==== Texto proporcionado

In [1]:
import kagglehub

# Download latest version
path = kagglehub.dataset_download("alaminbhuyan/breast-histopathology-images")

print("Path to dataset files:", path)

Downloading from https://www.kaggle.com/api/v1/datasets/download/alaminbhuyan/breast-histopathology-images?dataset_version_number=1...


100%|██████████| 929M/929M [00:21<00:00, 44.3MB/s]

Extracting model files...





Path to dataset files: /root/.cache/kagglehub/datasets/alaminbhuyan/breast-histopathology-images/versions/1


In [2]:
import tensorflow as tf
print("Versión de TensorFlow:", tf.__version__)
print("GPU Disponible:", tf.config.list_physical_devices('GPU'))

Versión de TensorFlow: 2.17.0
GPU Disponible: []


In [3]:
!pip install keras



In [4]:
import cv2
import os
import pandas as pd
from tensorflow.keras.preprocessing.image import ImageDataGenerator
from tensorflow.keras.preprocessing import image
from tensorflow.keras.utils import to_categorical
import matplotlib.pyplot as plt
from sklearn.metrics import classification_report, confusion_matrix
from sklearn.model_selection import train_test_split
import numpy as np
import glob

import random

In [5]:
# Define los directorios de los datos
non_cancer_image_dir = os.path.join(path, 'IDC_regular_ps50_idx5/negative_IDC')
cancer_image_dir = os.path.join(path, "IDC_regular_ps50_idx5/positive_IDC")

# Cargar imágenes y etiquetas
non_cancer_images = glob.glob(f'{non_cancer_image_dir}/**/*.png', recursive=True)
cancer_images = glob.glob(f'{cancer_image_dir}/**/*.png', recursive=True)

non_temp = []
can_temp = []

# Añadir datos de las imágenes sin cáncer
non_temp.extend([(img_path, 0) for img_path in non_cancer_images])  # 0 indica no cáncer

# Añadir datos de las imágenes con cáncer
can_temp.extend([(img_path, 1) for img_path in cancer_images])  # 1 indica cáncer

# Crear el DataFrame
df_non_cancer = pd.DataFrame(non_temp, columns=['image_path', 'label'])
df_cancer = pd.DataFrame(can_temp, columns=['image_path','label'])

In [6]:
non_cancer_images = df_non_cancer['image_path'].tolist()
cancer_images = df_cancer['image_path'].tolist()



some_non_img = random.sample(non_cancer_images, len(non_cancer_images))  # Aleatoriza todas las imágenes de no cáncer
some_can_img = random.sample(cancer_images, len(cancer_images))  # Aleatoriza todas las imágenes de cáncer

non_img_arr = []  # Array para imágenes no cáncer
can_img_arr = []  # Array para imágenes con cáncer

for img in some_non_img:
    n_img = cv2.imread(img, cv2.IMREAD_COLOR)

========
==== Datos en estudio

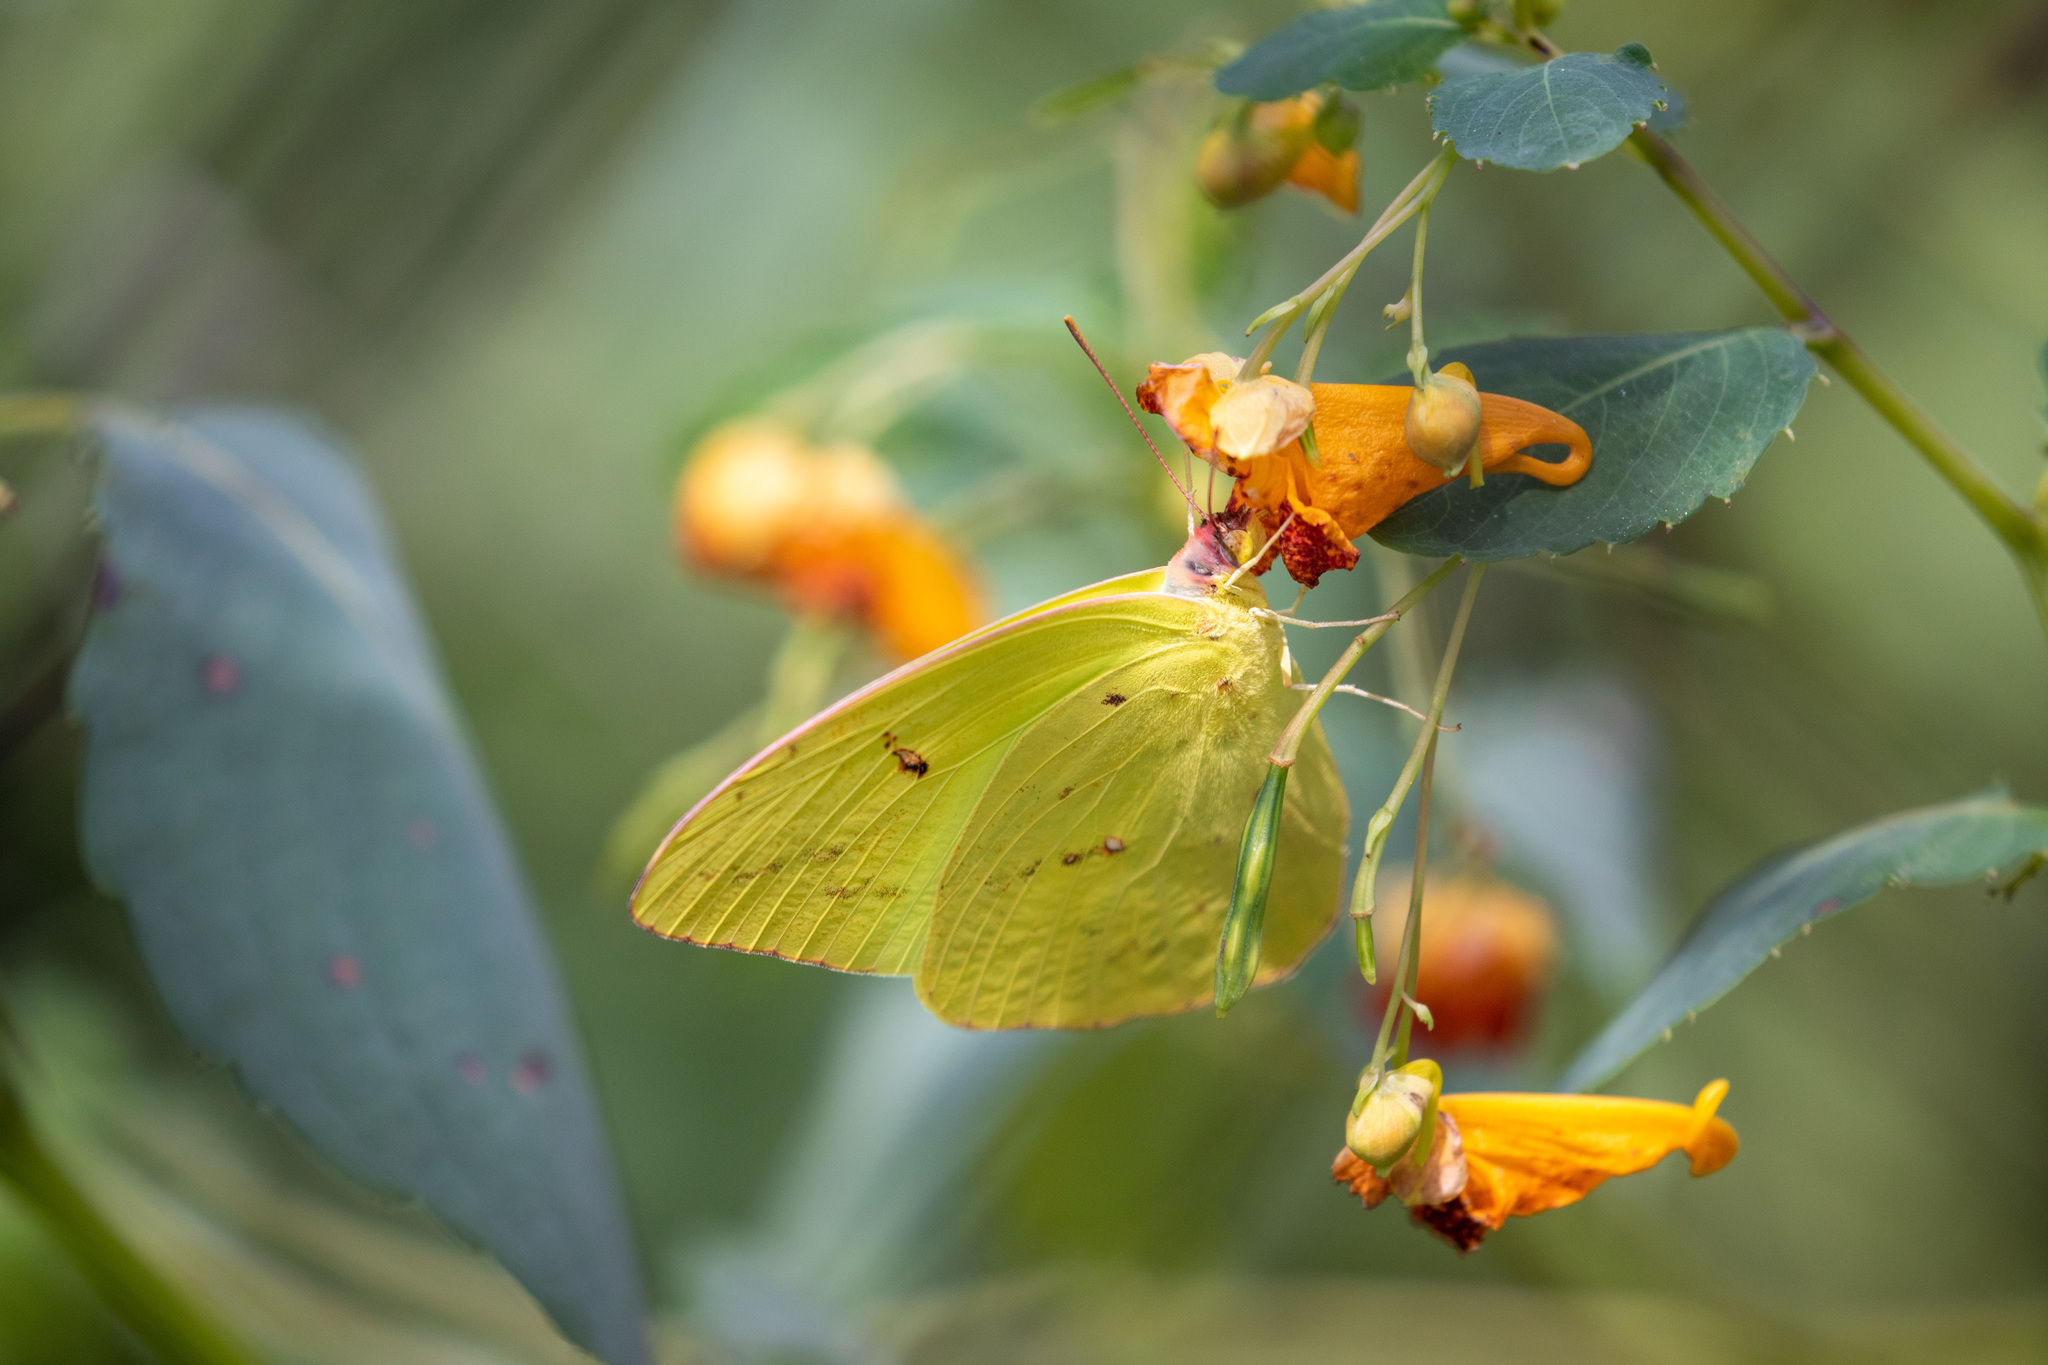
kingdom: Animalia
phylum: Arthropoda
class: Insecta
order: Lepidoptera
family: Pieridae
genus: Phoebis
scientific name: Phoebis sennae
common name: Cloudless sulphur
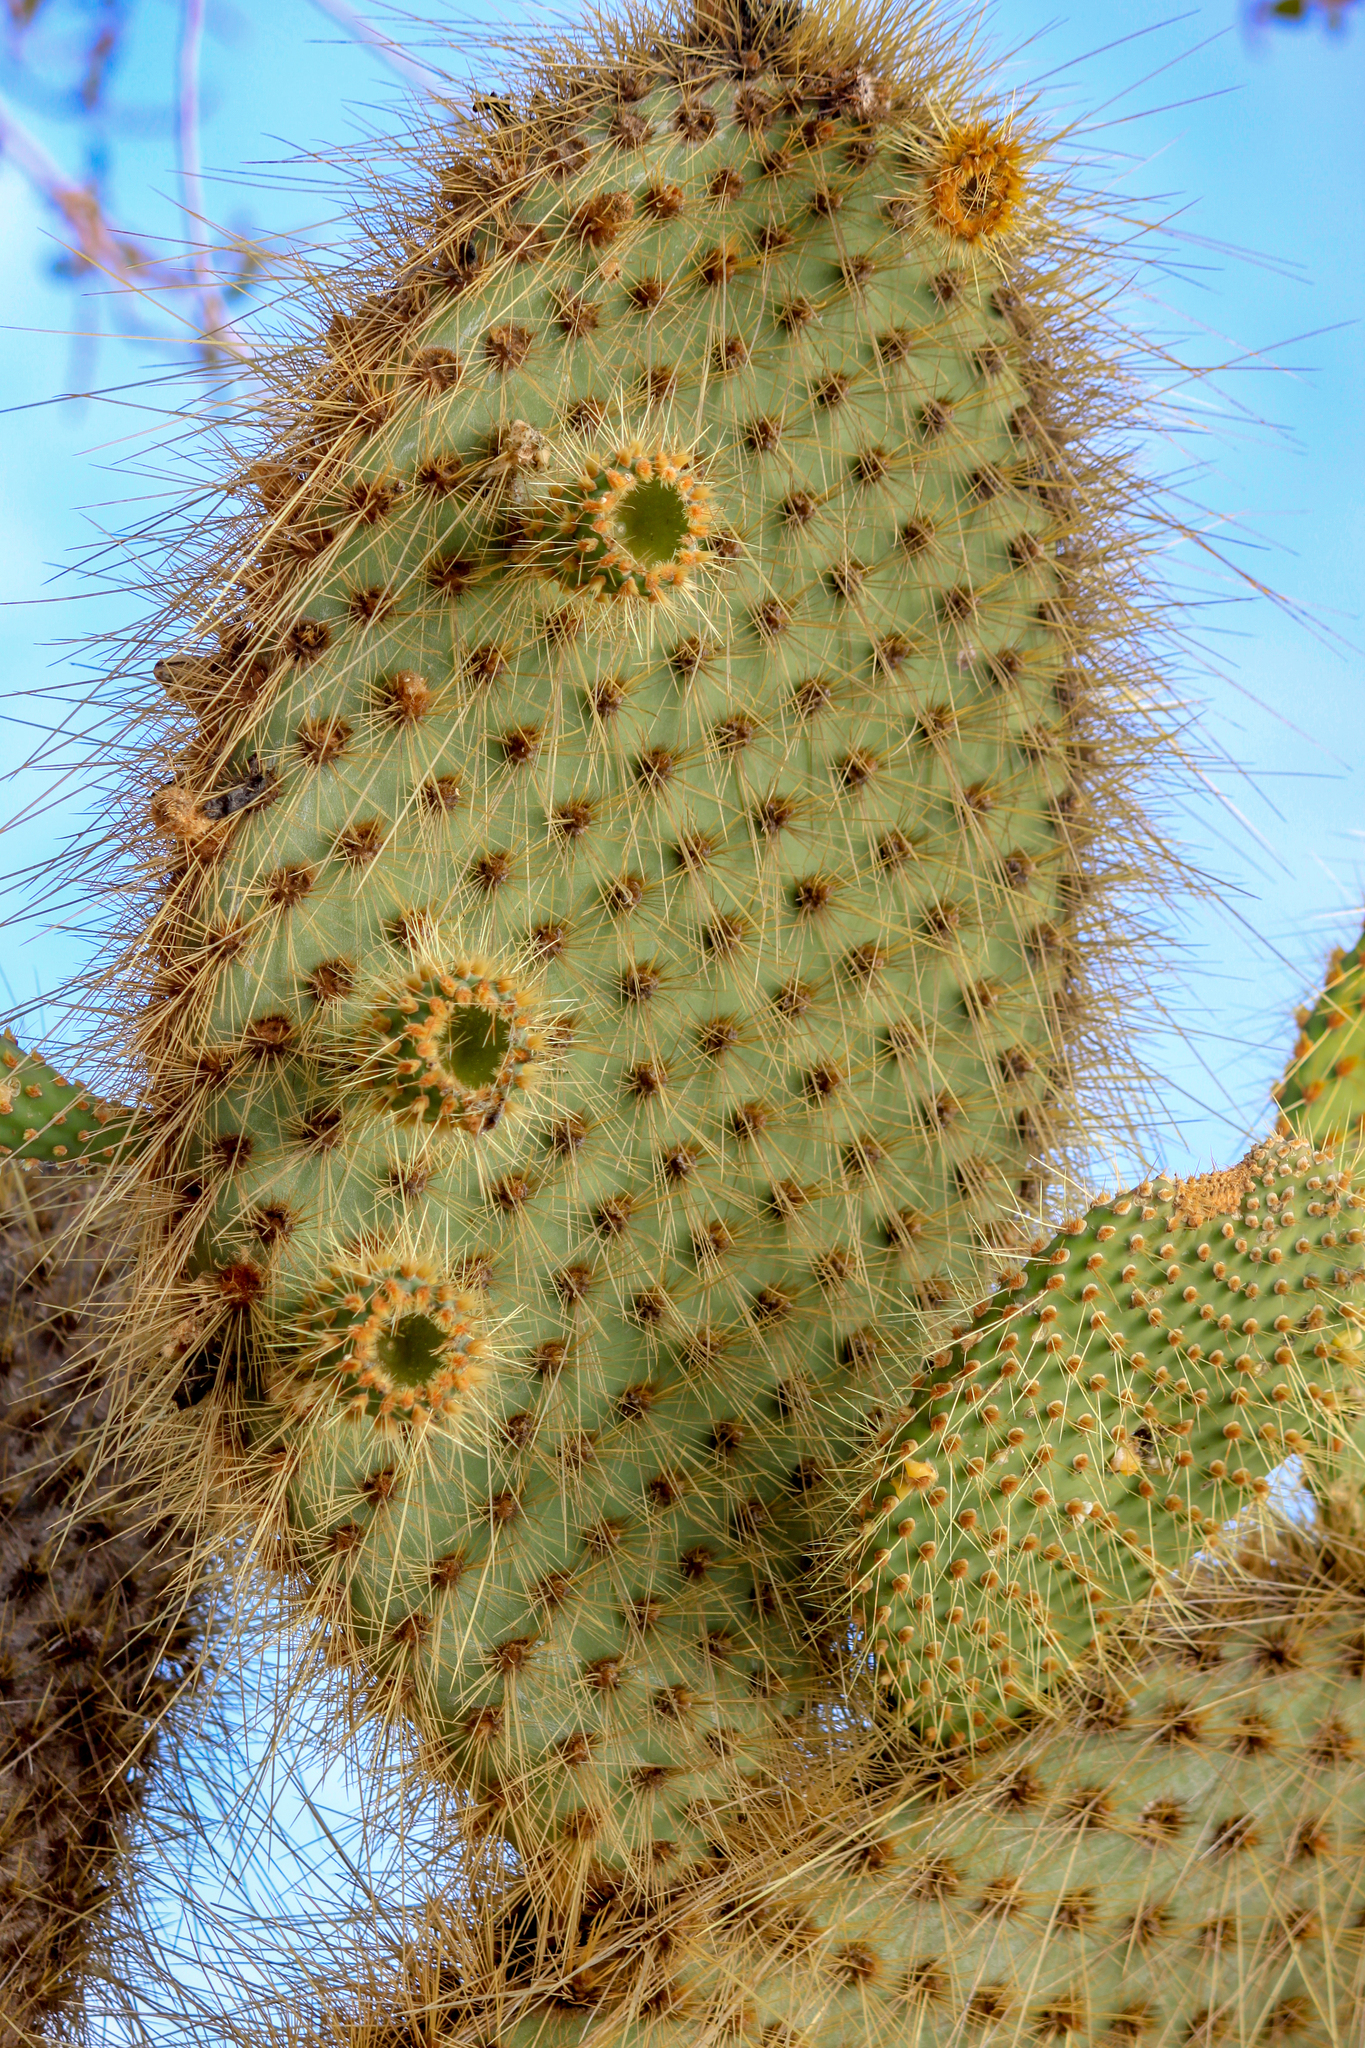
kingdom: Plantae
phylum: Tracheophyta
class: Magnoliopsida
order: Caryophyllales
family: Cactaceae
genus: Opuntia
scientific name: Opuntia galapageia
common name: Galápagos prickly pear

========

*Ejercicios propuestos*:
**a.** Responde con base en el cuaderno:
(i) ¿Qué versión de TensorFlow muestra la salida?
(ii) ¿Qué número de etiqueta indica cáncer?
(iii) ¿Qué tamaño total tiene la descarga de los datos?
**b.** Devuelve sin cambios el fragmento del cuaderno que comienza en las palabras "# Añadir datos de las imágenes con" y termina después de las palabras "pd.DataFrame(non_temp, columns=['image_path', 'label'])".
El material no hace falta para resolver ninguna de estas tareas.

*Soluciones*:
**a.**
(i) La versión 2.17.0.
(ii) El número 1.
(iii) 929M.

**b.**
# Añadir datos de las imágenes con cáncer
can_temp.extend([(img_path, 1) for img_path in cancer_images])  # 1 indica cáncer

# Crear el DataFrame
df_non_cancer = pd.DataFrame(non_temp, columns=['image_path', 'label'])